WRITTEN TASK — Reproduce every one of the rows below with "Uroš Marjanović" changed to "U. Marjanović" wherever it occurs, keeping everything else the same and omitting the pictures.

RECORD EXTRACTS —
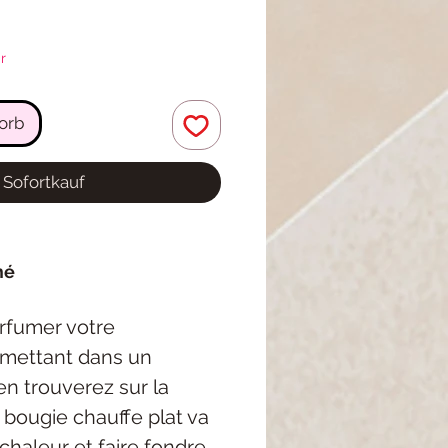
r
orb
Sofortkauf
mé
arfumer votre
e mettant dans un
en trouverez sur la
la bougie chauffe plat va
chaleur et faire fondre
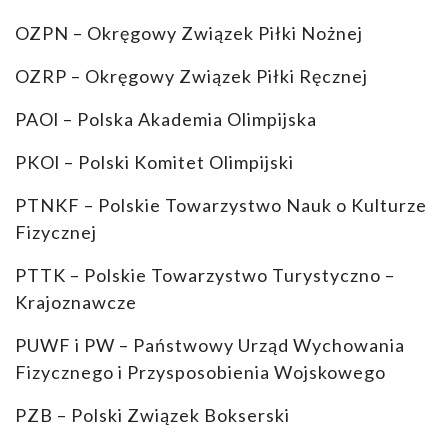
OZPN – Okręgowy Związek Piłki Nożnej
OZRP – Okręgowy Związek Piłki Ręcznej
PAOl – Polska Akademia Olimpijska
PKOl – Polski Komitet Olimpijski
PTNKF – Polskie Towarzystwo Nauk o Kulturze
Fizycznej
PTTK – Polskie Towarzystwo Turystyczno –
Krajoznawcze
PUWF i PW – Państwowy Urząd Wychowania
Fizycznego i Przysposobienia Wojskowego
PZB – Polski Związek Bokserski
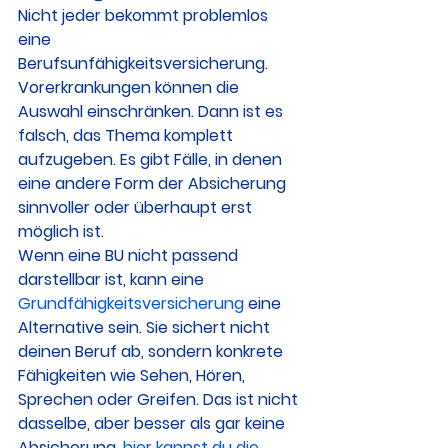
Nicht jeder bekommt problemlos 
eine 
Berufsunfähigkeitsversicherung. 
Vorerkrankungen können die 
Auswahl einschränken. Dann ist es 
falsch, das Thema komplett 
aufzugeben. Es gibt Fälle, in denen 
eine andere Form der Absicherung 
sinnvoller oder überhaupt erst 
möglich ist.
Wenn eine BU nicht passend 
darstellbar ist, kann eine 
Grundfähigkeitsversicherung
 eine 
Alternative sein. Sie sichert nicht 
deinen Beruf ab, sondern konkrete 
Fähigkeiten wie Sehen, Hören, 
Sprechen oder Greifen. Das ist nicht 
dasselbe, aber besser als gar keine 
Absicherung. 
hier kannst du die 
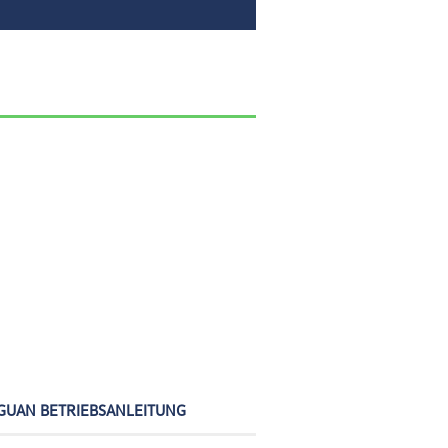
GUAN BETRIEBSANLEITUNG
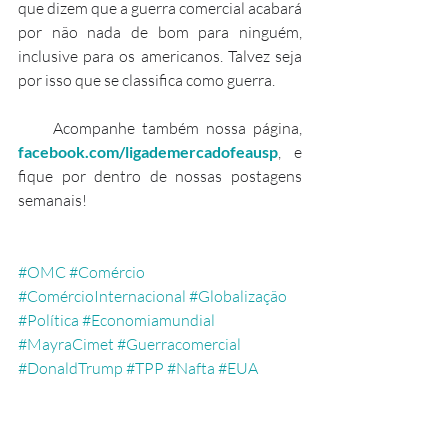
que dizem que a guerra comercial acabará 
por não nada de bom para ninguém, 
inclusive para os americanos. Talvez seja 
por isso que se classifica como guerra.
     Acompanhe também nossa página, 
facebook.com/ligademercadofeausp
, e 
fique por dentro de nossas postagens 
semanais!
#OMC
#Comércio
#ComércioInternacional
#Globalização
#Política
#Economiamundial
#MayraCimet
#Guerracomercial
#DonaldTrump
#TPP
#Nafta
#EUA
#China
#1
#a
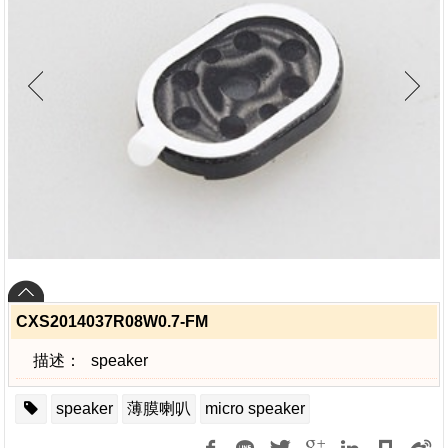
CXS2014037R08W0.7-FM
描述：
speaker
speaker
薄膜喇叭
micro speaker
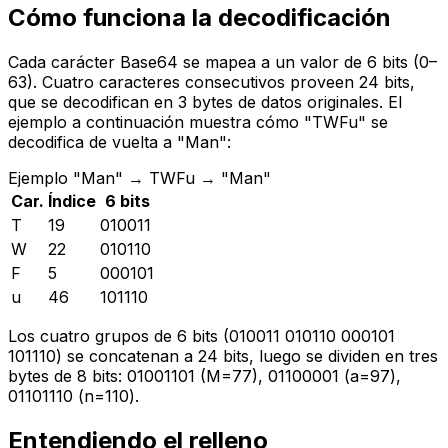
Cómo funciona la decodificación
Cada carácter Base64 se mapea a un valor de 6 bits (0–
63). Cuatro caracteres consecutivos proveen 24 bits,
que se decodifican en 3 bytes de datos originales. El
ejemplo a continuación muestra cómo "TWFu" se
decodifica de vuelta a "Man":
Ejemplo
"Man" → TWFu → "Man"
Car.
Índice
6 bits
T
19
010011
W
22
010110
F
5
000101
u
46
101110
Los cuatro grupos de 6 bits (010011 010110 000101
101110) se concatenan a 24 bits, luego se dividen en tres
bytes de 8 bits: 01001101 (M=77), 01100001 (a=97),
01101110 (n=110).
Entendiendo el relleno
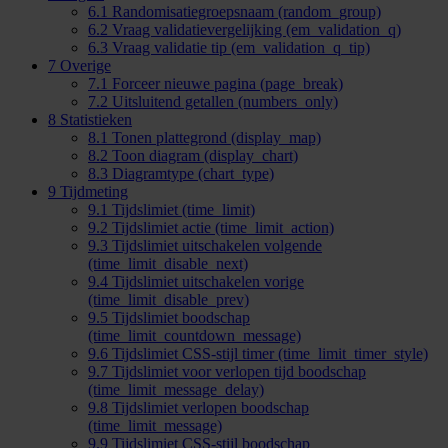
6.1
Randomisatiegroepsnaam (random_group)
6.2
Vraag validatievergelijking (em_validation_q)
6.3
Vraag validatie tip (em_validation_q_tip)
7
Overige
7.1
Forceer nieuwe pagina (page_break)
7.2
Uitsluitend getallen (numbers_only)
8
Statistieken
8.1
Tonen plattegrond (display_map)
8.2
Toon diagram (display_chart)
8.3
Diagramtype (chart_type)
9
Tijdmeting
9.1
Tijdslimiet (time_limit)
9.2
Tijdslimiet actie (time_limit_action)
9.3
Tijdslimiet uitschakelen volgende
(time_limit_disable_next)
9.4
Tijdslimiet uitschakelen vorige
(time_limit_disable_prev)
9.5
Tijdslimiet boodschap
(time_limit_countdown_message)
9.6
Tijdslimiet CSS-stijl timer (time_limit_timer_style)
9.7
Tijdslimiet voor verlopen tijd boodschap
(time_limit_message_delay)
9.8
Tijdslimiet verlopen boodschap
(time_limit_message)
9.9
Tijdslimiet CSS-stijl boodschap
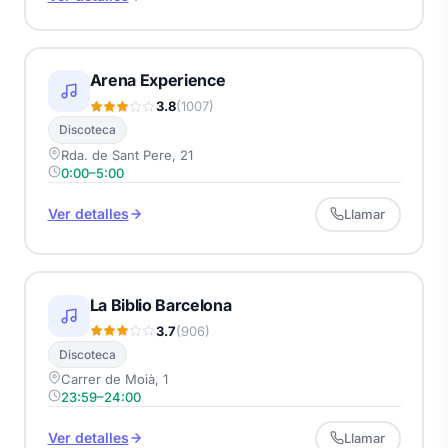
Arena Experience
3.8
(1007)
Discoteca
Rda. de Sant Pere, 21
0:00–5:00
Ver detalles
Llamar
La Biblio Barcelona
3.7
(906)
Discoteca
Carrer de Moià, 1
23:59–24:00
Ver detalles
Llamar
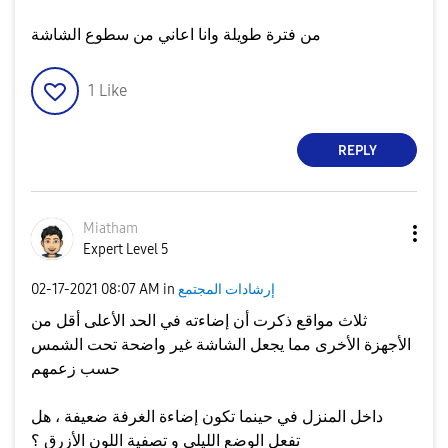
من فترة طويلة وانا اعاني من سطوع الشاشة
1
Like
REPLY
Miatham
Expert Level 5
إرشادات المجتمع
in
08:07 AM
‎02-17-2021
ثلاث مواقع ذكرت أن إضاءته في الحد الأعلى أقل من
الأجهزة الأخرى مما يجعل الشاشة غير واضحة تحت الشمس
حسب زعمهم
داخل المنزل في حينما تكون إضاءة الغرفة ضعيفة ، هل
تفعل الوضع الليلي و تصفية اللون الأزرق ؟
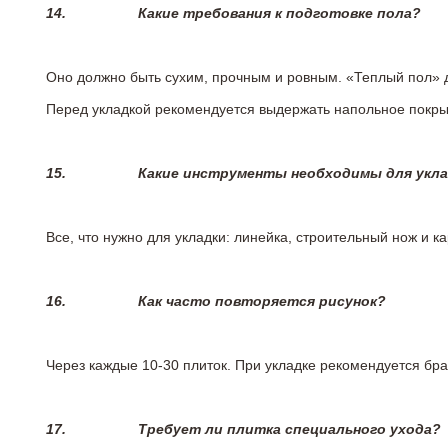
14.
Какие требования к подготовке пола?
Оно должно быть сухим, прочным и ровным. «Теплый пол» 
Перед укладкой рекомендуется выдержать напольное покрыт
15.
Какие инструменты необходимы для укл
Все, что нужно для укладки: линейка, строительный нож и 
16.
Как часто повторяется рисунок?
Через каждые 10-30 плиток. При укладке рекомендуется брат
17.
Требует ли плитка специального ухода?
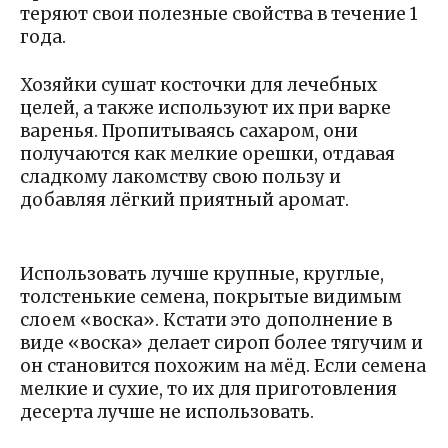
теряют свои полезные свойства в течение 1
года.
Хозяйки сушат косточки для лечебных
целей, а также используют их при варке
варенья. Пропитываясь сахаром, они
получаются как мелкие орешки, отдавая
сладкому лакомству свою пользу и
добавляя лёгкий приятный аромат.
Использовать лучше крупные, круглые,
толстенькие семена, покрытые видимым
слоем «воска». Кстати это дополнение в
виде «воска» делает сироп более тягучим и
он становится похожим на мёд. Если семена
мелкие и сухие, то их для приготовления
десерта лучше не использовать.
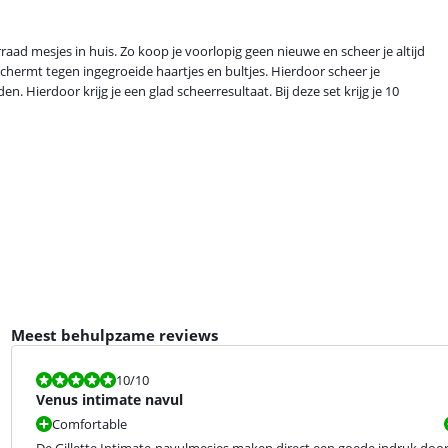
raad mesjes in huis. Zo koop je voorlopig geen nieuwe en scheer je altijd
chermt tegen ingegroeide haartjes en bultjes. Hierdoor scheer je
. Hierdoor krijg je een glad scheerresultaat. Bij deze set krijg je 10
Meest behulpzame reviews
Beoordeling is 10 van de 10.
10
/10
Venus intimate navul
Comfortable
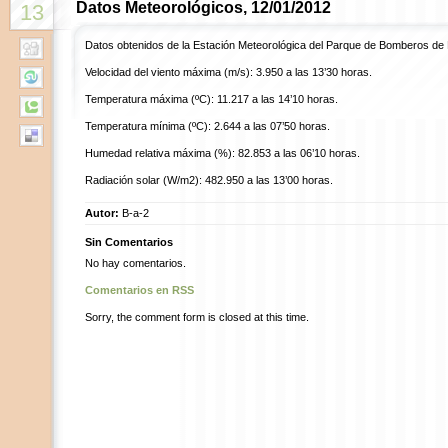
Datos Meteorológicos, 12/01/2012
13
Datos obtenidos de la Estación Meteorológica del Parque de Bomberos de
Velocidad del viento máxima (m/s): 3.950 a las 13’30 horas.
Temperatura máxima (ºC): 11.217 a las 14’10 horas.
Temperatura mínima (ºC): 2.644 a las 07’50 horas.
Humedad relativa máxima (%): 82.853 a las 06’10 horas.
Radiación solar (W/m2): 482.950 a las 13’00 horas.
Autor:
B-a-2
Sin Comentarios
No hay comentarios.
Comentarios en RSS
Sorry, the comment form is closed at this time.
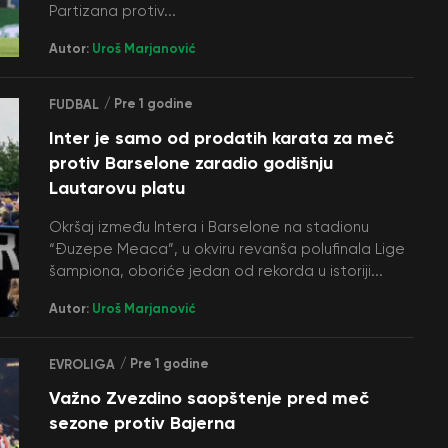
Partizana protiv...
Autor:
Uroš Marjanović
/ Pre 1 godine
FUDBAL
Inter je samo od prodatih karata za meč
protiv Barselone zaradio godišnju
Lautarovu platu
Okršaj između Intera i Barselone na stadionu
“Đuzepe Meaca”, u okviru revanša polufinala Lige
šampiona, oboriće jedan od rekorda u istoriji...
Autor:
Uroš Marjanović
/ Pre 1 godine
EVROLIGA
Važno Zvezdino saopštenje pred meč
sezone protiv Bajerna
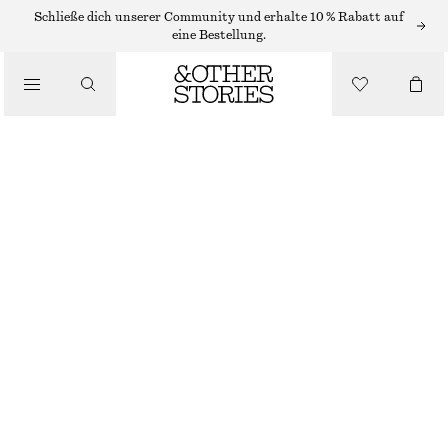
STIEFELETTEN
Schließe dich unserer Community und erhalte 10 % Rabatt auf
eine Bestellung.
/
STIEFEL
ANKLE BOOTS MIT SPITZER ZEHENPARTIE
€ 99
€ 199
/
SCHUHE
LETZTE CHANCE
HELLGRAU
35
36
37
38
39
40
41
42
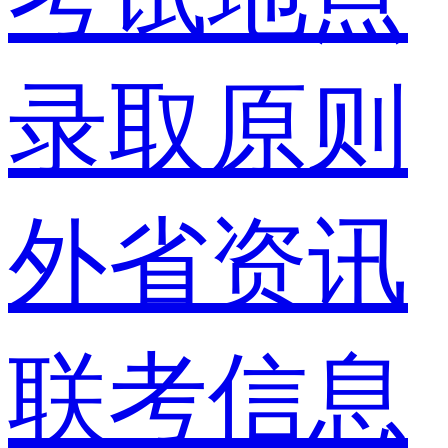
录取原则
外省资讯
联考信息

OUTPUT OF THE TASK —
r
orb
Sofortkauf
mé
arfumer votre
e mettant dans un
en trouverez sur la
la bougie chauffe plat va
chaleur et faire fondre
OZPN – Okręgowy Związek Piłki Nożnej
OZRP – Okręgowy Związek Piłki Ręcznej
PAOl – Polska Akademia Olimpijska
PKOl – Polski Komitet Olimpijski
PTNKF – Polskie Towarzystwo Nauk o Kulturze
Fizycznej
PTTK – Polskie Towarzystwo Turystyczno –
Krajoznawcze
PUWF i PW – Państwowy Urząd Wychowania
Fizycznego i Przysposobienia Wojskowego
PZB – Polski Związek Bokserski
Nicht jeder bekommt problemlos 
eine 
Berufsunfähigkeitsversicherung. 
Vorerkrankungen können die 
Auswahl einschränken. Dann ist es 
falsch, das Thema komplett 
aufzugeben. Es gibt Fälle, in denen 
eine andere Form der Absicherung 
sinnvoller oder überhaupt erst 
möglich ist.
Wenn eine BU nicht passend 
darstellbar ist, kann eine 
Grundfähigkeitsversicherung
 eine 
Alternative sein. Sie sichert nicht 
deinen Beruf ab, sondern konkrete 
Fähigkeiten wie Sehen, Hören, 
Sprechen oder Greifen. Das ist nicht 
dasselbe, aber besser als gar keine 
Absicherung. 
hier kannst du die 
GUAN BETRIEBSANLEITUNG
que dizem que a guerra comercial acabará 
por não nada de bom para ninguém, 
inclusive para os americanos. Talvez seja 
por isso que se classifica como guerra.
     Acompanhe também nossa página, 
facebook.com/ligademercadofeausp
, e 
fique por dentro de nossas postagens 
semanais!
#OMC
#Comércio
#ComércioInternacional
#Globalização
#Política
#Economiamundial
#MayraCimet
#Guerracomercial
#DonaldTrump
#TPP
#Nafta
#EUA
#China
#1
#a
CXS2014037R08W0.7-FM
描述：
speaker
speaker
薄膜喇叭
micro speaker
Cómo funciona la decodificación
Cada carácter Base64 se mapea a un valor de 6 bits (0–
63). Cuatro caracteres consecutivos proveen 24 bits,
que se decodifican en 3 bytes de datos originales. El
ejemplo a continuación muestra cómo "TWFu" se
decodifica de vuelta a "Man":
Ejemplo
"Man" → TWFu → "Man"
Car.
Índice
6 bits
T
19
010011
W
22
010110
F
5
000101
u
46
101110
Los cuatro grupos de 6 bits (010011 010110 000101
101110) se concatenan a 24 bits, luego se dividen en tres
bytes de 8 bits: 01001101 (M=77), 01100001 (a=97),
01101110 (n=110).
Entendiendo el relleno
6.1
Randomisatiegroepsnaam (random_group)
6.2
Vraag validatievergelijking (em_validation_q)
6.3
Vraag validatie tip (em_validation_q_tip)
7
Overige
7.1
Forceer nieuwe pagina (page_break)
7.2
Uitsluitend getallen (numbers_only)
8
Statistieken
8.1
Tonen plattegrond (display_map)
8.2
Toon diagram (display_chart)
8.3
Diagramtype (chart_type)
9
Tijdmeting
9.1
Tijdslimiet (time_limit)
9.2
Tijdslimiet actie (time_limit_action)
9.3
Tijdslimiet uitschakelen volgende
(time_limit_disable_next)
9.4
Tijdslimiet uitschakelen vorige
(time_limit_disable_prev)
9.5
Tijdslimiet boodschap
(time_limit_countdown_message)
9.6
Tijdslimiet CSS-stijl timer (time_limit_timer_style)
9.7
Tijdslimiet voor verlopen tijd boodschap
(time_limit_message_delay)
9.8
Tijdslimiet verlopen boodschap
(time_limit_message)
9.9
Tijdslimiet CSS-stijl boodschap
Arena Experience
3.8
(1007)
Discoteca
Rda. de Sant Pere, 21
0:00–5:00
Ver detalles
Llamar
La Biblio Barcelona
3.7
(906)
Discoteca
Carrer de Moià, 1
23:59–24:00
Ver detalles
Llamar
من فترة طويلة وانا اعاني من سطوع الشاشة
1
Like
REPLY
Miatham
Expert Level 5
إرشادات المجتمع
in
08:07 AM
‎02-17-2021
ثلاث مواقع ذكرت أن إضاءته في الحد الأعلى أقل من
الأجهزة الأخرى مما يجعل الشاشة غير واضحة تحت الشمس
حسب زعمهم
داخل المنزل في حينما تكون إضاءة الغرفة ضعيفة ، هل
تفعل الوضع الليلي و تصفية اللون الأزرق ؟
14.
Какие требования к подготовке пола?
Оно должно быть сухим, прочным и ровным. «Теплый пол» 
Перед укладкой рекомендуется выдержать напольное покрыт
15.
Какие инструменты необходимы для укл
Все, что нужно для укладки: линейка, строительный нож и 
16.
Как часто повторяется рисунок?
Через каждые 10-30 плиток. При укладке рекомендуется брат
17.
Требует ли плитка специального ухода?
теряют свои полезные свойства в течение 1
года.
Хозяйки сушат косточки для лечебных
целей, а также используют их при варке
варенья. Пропитываясь сахаром, они
получаются как мелкие орешки, отдавая
сладкому лакомству свою пользу и
добавляя лёгкий приятный аромат.
Использовать лучше крупные, круглые,
толстенькие семена, покрытые видимым
слоем «воска». Кстати это дополнение в
виде «воска» делает сироп более тягучим и
он становится похожим на мёд. Если семена
мелкие и сухие, то их для приготовления
десерта лучше не использовать.
raad mesjes in huis. Zo koop je voorlopig geen nieuwe en scheer je altijd
chermt tegen ingegroeide haartjes en bultjes. Hierdoor scheer je
. Hierdoor krijg je een glad scheerresultaat. Bij deze set krijg je 10
Meest behulpzame reviews
Beoordeling is 10 van de 10.
10
/10
Venus intimate navul
Comfortable
Datos Meteorológicos, 12/01/2012
13
Datos obtenidos de la Estación Meteorológica del Parque de Bomberos de
Velocidad del viento máxima (m/s): 3.950 a las 13’30 horas.
Temperatura máxima (ºC): 11.217 a las 14’10 horas.
Temperatura mínima (ºC): 2.644 a las 07’50 horas.
Humedad relativa máxima (%): 82.853 a las 06’10 horas.
Radiación solar (W/m2): 482.950 a las 13’00 horas.
Autor:
B-a-2
Sin Comentarios
No hay comentarios.
Comentarios en RSS
Sorry, the comment form is closed at this time.
Partizana protiv...
Autor:
U. Marjanović
/ Pre 1 godine
FUDBAL
Inter je samo od prodatih karata za meč
protiv Barselone zaradio godišnju
Lautarovu platu
Okršaj između Intera i Barselone na stadionu
“Đuzepe Meaca”, u okviru revanša polufinala Lige
šampiona, oboriće jedan od rekorda u istoriji...
Autor:
U. Marjanović
/ Pre 1 godine
EVROLIGA
Važno Zvezdino saopštenje pred meč
sezone protiv Bajerna
STIEFELETTEN
Schließe dich unserer Community und erhalte 10 % Rabatt auf
eine Bestellung.
/
STIEFEL
ANKLE BOOTS MIT SPITZER ZEHENPARTIE
€ 99
€ 199
/
SCHUHE
LETZTE CHANCE
HELLGRAU
35
36
37
38
39
40
41
42
录取原则
外省资讯
联考信息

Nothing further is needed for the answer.